Washington, DC – Today, Chairman Camp (R-MI), Ranking Member Levin (D-MI), Trade Subcommittee Chairman Brady (R-TX), and Trade Subcommittee Ranking Member McDermott (D-WA) introduced legislation to ensure that the Department of Commerce can continue to apply countervailing duty law to non-market economies (NME), such as China. This legislation overturns the decision of the Court of Appeals for the Federal Circuit in GPX v. United States and preserves the validity of the countervailing duty proceedings against imports from China and Vietnam, beginning in 2006. The legislation also addresses an adverse World Trade Organization (WTO) finding that there may be “double remedies” in situations where countervailing duties are applied to NME exports at the same time that antidumping duties calculated using the so-called “surrogate value” methodology are applied to the exports.

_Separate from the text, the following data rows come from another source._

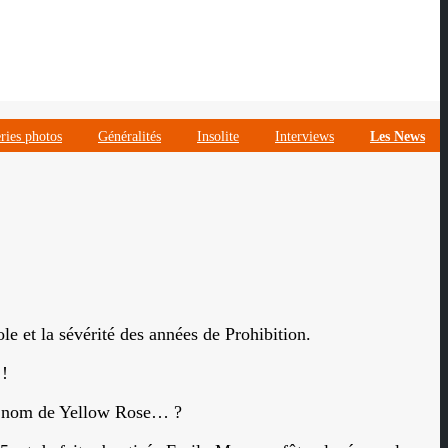
ries photos
Généralités
Insolite
Interviews
Les News
ole et la sévérité des années de Prohibition.
 !
le nom de Yellow Rose… ?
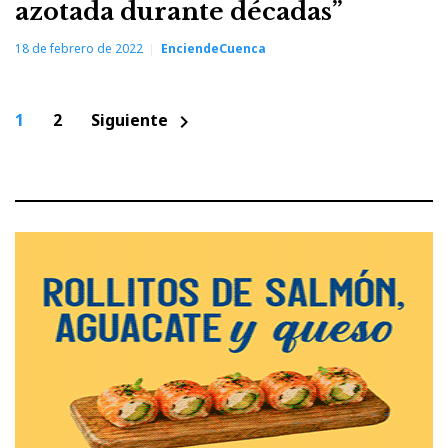
azotada durante décadas”
18 de febrero de 2022
EnciendeCuenca
Paginación
1
2
Siguiente
chevron_right
de
entradas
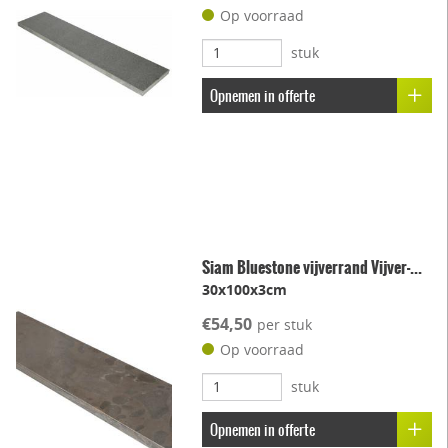
Op voorraad
stuk
Opnemen in offerte
Siam Bluestone vijverrand Vijver-...
30x100x3cm
€54,50
per stuk
Op voorraad
stuk
Opnemen in offerte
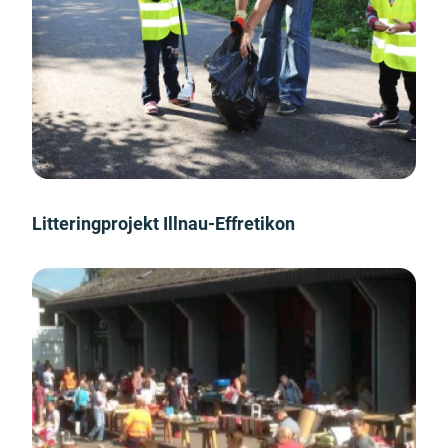
Litteringprojekt Illnau-Effretikon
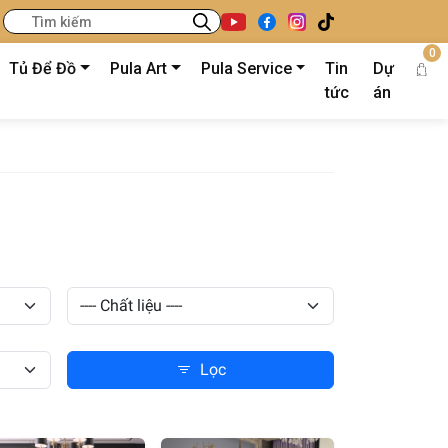
0
Tủ Để Đồ
Pula Art
Pula Service
Tin
Dự
tức
án
Lọc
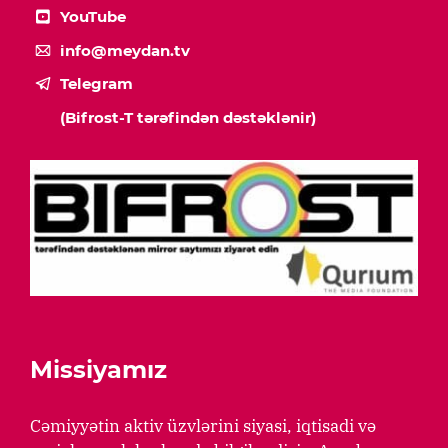
YouTube
info@meydan.tv
Telegram
(Bifrost-T tərəfindən dəstəklənir)
Missiyamız
Cəmiyyətin aktiv üzvlərini siyasi, iqtisadi və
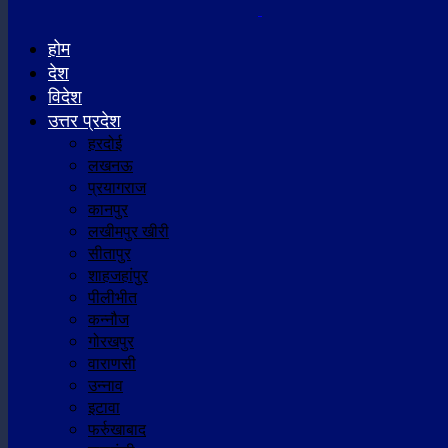
होम
देश
विदेश
उत्तर प्रदेश
हरदोई
लखनऊ
प्रयागराज
कानपुर
लखीमपुर खीरी
सीतापुर
शाहजहांपुर
पीलीभीत
कन्नौज
गोरखपुर
वाराणसी
उन्नाव
इटावा
फर्रुखाबाद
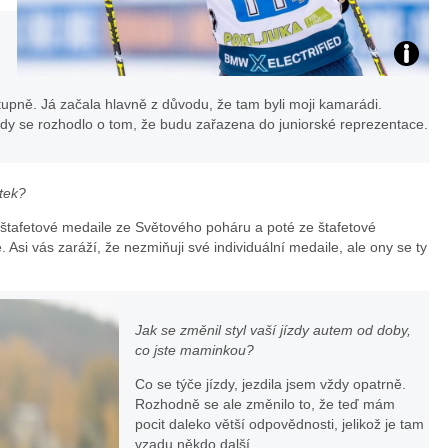
foto:
ostupně. Já začala hlavně z důvodu, že tam byli moji kamarádi.
IG
 kdy se rozhodlo o tom, že budu zařazena do juniorské reprezentace.
Evy
itek?
Puskarč
í štafetové medaile ze Světového poháru a poté ze štafetové
 Asi vás zaráží, že nezmiňuji své individuální medaile, ale ony se ty
Jak se změnil styl vaší jízdy autem od doby,
co jste maminkou?
Co se týče jízdy, jezdila jsem vždy opatrně.
Rozhodně se ale změnilo to, že teď mám
pocit daleko větší odpovědnosti, jelikož je tam
vzadu někdo další.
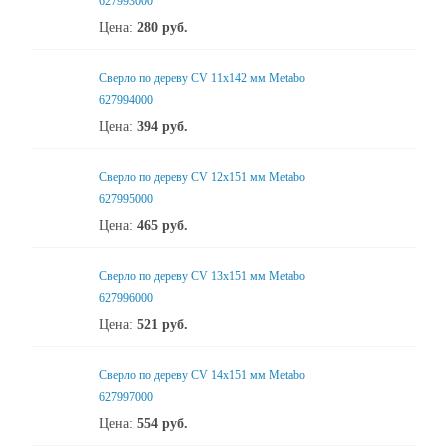
627993000
Цена:
280
руб.
Сверло по дереву CV 11x142 мм Metabo
627994000
Цена:
394
руб.
Сверло по дереву CV 12x151 мм Metabo
627995000
Цена:
465
руб.
Сверло по дереву CV 13x151 мм Metabo
627996000
Цена:
521
руб.
Сверло по дереву CV 14x151 мм Metabo
627997000
Цена:
554
руб.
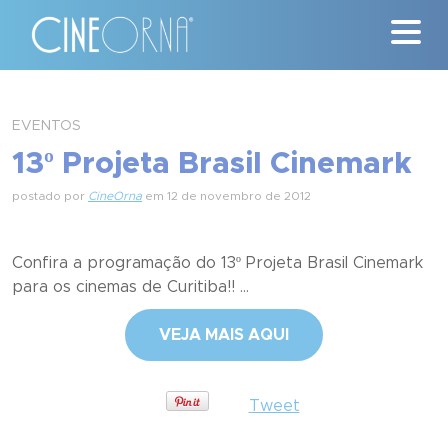
Críticas
EVENTOS
13º Projeta Brasil Cinemark
News
postado por
CineOrna
em 12 de novembro de 2012
#ClássicosCineOrna
Quem Somos
Confira a programação do 13º Projeta Brasil Cinemark
para os cinemas de Curitiba!! ...
Nossa História
VEJA MAIS AQUI
Contato
Tweet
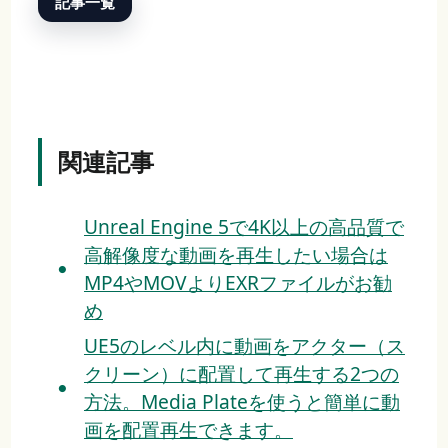
記事一覧
関連記事
Unreal Engine 5で4K以上の高品質で
高解像度な動画を再生したい場合は
MP4やMOVよりEXRファイルがお勧
め
UE5のレベル内に動画をアクター（ス
クリーン）に配置して再生する2つの
方法。Media Plateを使うと簡単に動
画を配置再生できます。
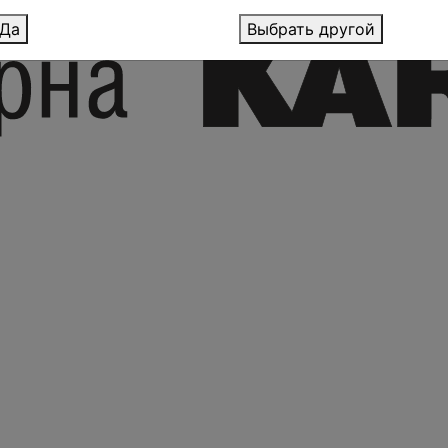
Да
Выбрать другой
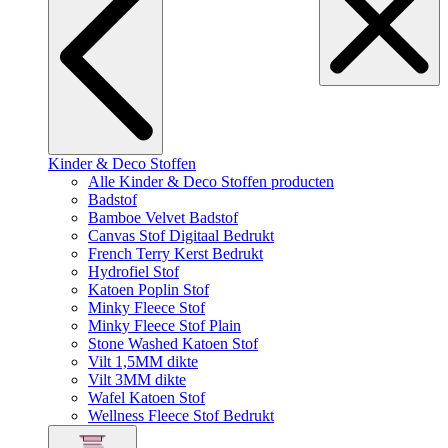
Kinder & Deco Stoffen
Alle Kinder & Deco Stoffen producten
Badstof
Bamboe Velvet Badstof
Canvas Stof Digitaal Bedrukt
French Terry Kerst Bedrukt
Hydrofiel Stof
Katoen Poplin Stof
Minky Fleece Stof
Minky Fleece Stof Plain
Stone Washed Katoen Stof
Vilt 1,5MM dikte
Vilt 3MM dikte
Wafel Katoen Stof
Wellness Fleece Stof Bedrukt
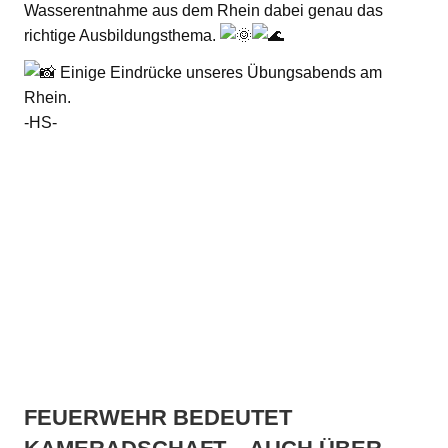
Wasserentnahme aus dem Rhein dabei genau das
richtige Ausbildungsthema.
Einige Eindrücke unseres Übungsabends am
Rhein.
-HS-
FEUERWEHR BEDEUTET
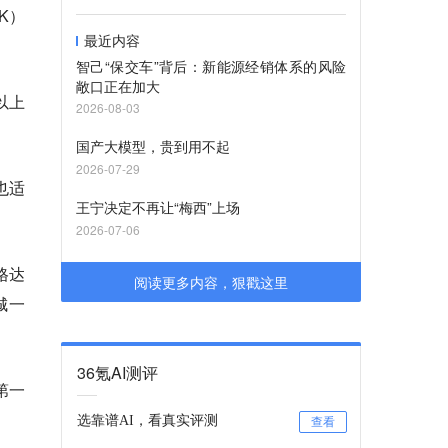
K）
最近内容
智己“保交车”背后：新能源经销体系的风险
敞口正在加大
以上
2026-08-03
国产大模型，贵到用不起
2026-07-29
也适
王宁决定不再让“梅西”上场
2026-07-06
格达
阅读更多内容，狠戳这里
城一
36氪AI测评
第一
选靠谱AI，看真实评测
查看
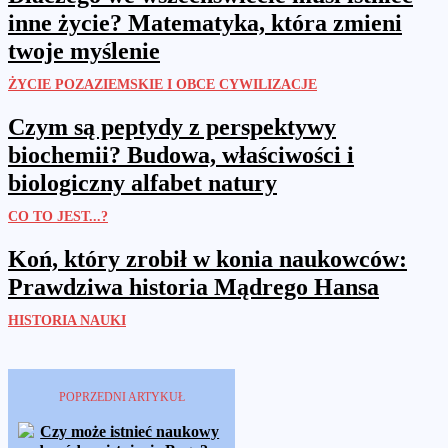
inne życie? Matematyka, która zmieni
twoje myślenie
ŻYCIE POZAZIEMSKIE I OBCE CYWILIZACJE
Czym są peptydy z perspektywy
biochemii? Budowa, właściwości i
biologiczny alfabet natury
CO TO JEST...?
Koń, który zrobił w konia naukowców:
Prawdziwa historia Mądrego Hansa
HISTORIA NAUKI
POPRZEDNI ARTYKUŁ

Senate Finance Chairman Max Baucus (D-MT) and Senator John Thune (R-SD) will introduce companion legislation today in the Senate.
Chairman Camp stated: “This legislation preserves our ability to fight unfair subsidies granted by countries like China that injure our industries, cost U.S. jobs, and distort the market. This targeted legislation does so by reaffirming that our countervailing duty laws apply to unfairly subsidized imports from non-market economies like China. In addition, the legislation brings the United States into compliance with its WTO obligations by addressing potential ‘double remedies.’ Finally, the legislation satisfies the three tests I set forth last month: it is narrowly tailored; it ensures that U.S. application of its countervailing duty laws complies with its WTO obligations; and I expect that it will be able to pass the House and Senate without complications.”
Ranking Member Levin commented: “This is vital legislation for tens of thousands of American workers who would have had the rug pulled out from under them by the Court of Appeals decision. These workers and their companies have had to face unfair Chinese and Vietnamese subsidies, suffering significant injury as a result and it is critical they get the relief to which they are entitled. I commend the Obama administration for the urgency with which it has worked to help reach a resolution to this matter. This legislation, while critically important, simply returns to the Administration tools previously available. It provides no new tools to stop China from creating unfair advantages for its producers or forcing American companies to move to China in order to do business in that market. Congress must not use this step as an excuse to forgo future action on those fronts.”
Trade Subcommittee Chairman Brady said: “I strongly support this WTO-consistent legislation because it restores free market principles by allowing us to address unfair subsidies that China uses to distort the market. We can’t give China a free pass. We owe it to America’s job creators and workers to make sure we have the tools at our disposal to offset such unfair trade practices and allow the market to work properly.”
Trade Subcommittee Ranking Member McDermott added: “American companies and American workers are depending on us to ensure that Commerce has the tools that it needs to respond to unfair subsidies from countries like China. With this bill, we will be able to show them that, when we work together, we can come through. The same spirit of bipartisanship should be brought to the host of other trade issues that are awaiting action, including action to preserve critical elements of the African Growth and Opportunity Act. We cannot afford to let those issues languish.”